Aim of the task:
Pictures do not belong in the copy. Return all of the entries exactly.

-- Materials provided follows --

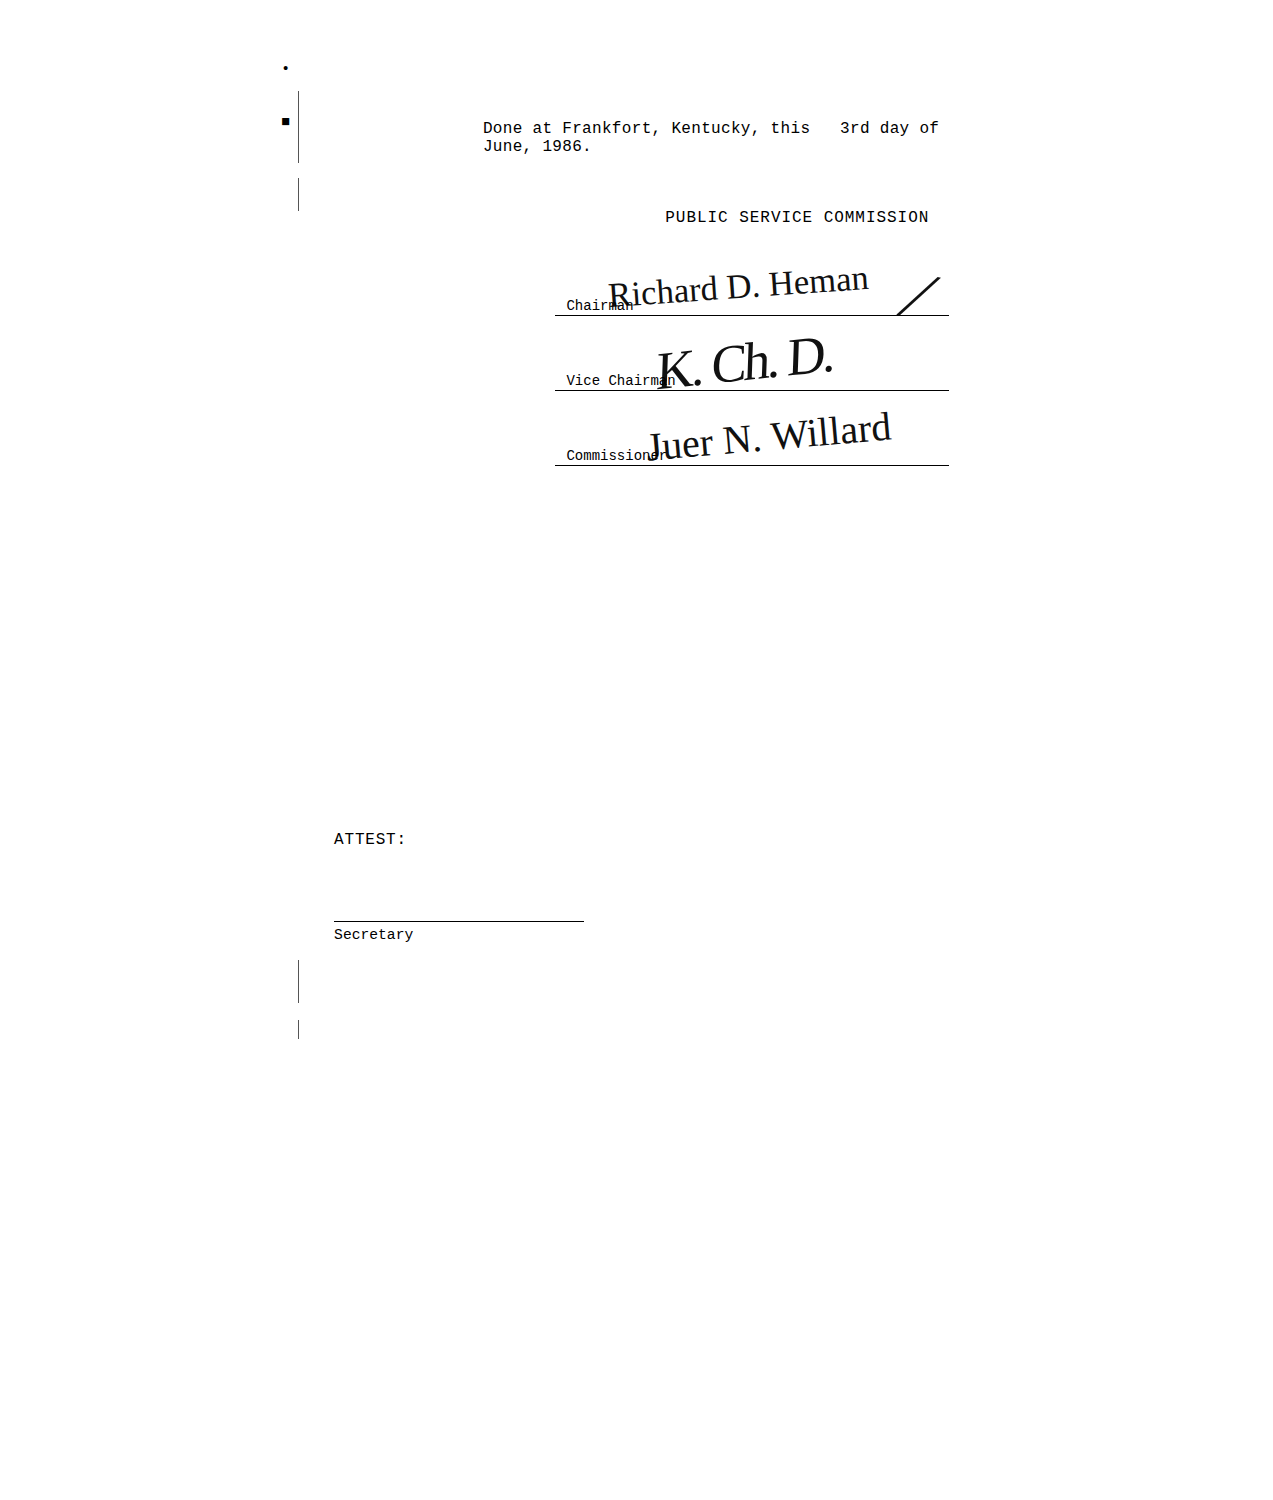•■
Done at Frankfort, Kentucky, this 3rd day of June, 1986.
PUBLIC SERVICE COMMISSION
⁄
Richard D. Heman Chairman
K. Ch. D. Vice Chairman
Juer N. Willard Commissioner
ATTEST:
Secretary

-- Materials provided concluded --

Your solution:
•■
Done at Frankfort, Kentucky, this 3rd day of June, 1986.
PUBLIC SERVICE COMMISSION
⁄
Richard D. Heman Chairman
K. Ch. D. Vice Chairman
Juer N. Willard Commissioner
ATTEST:
Secretary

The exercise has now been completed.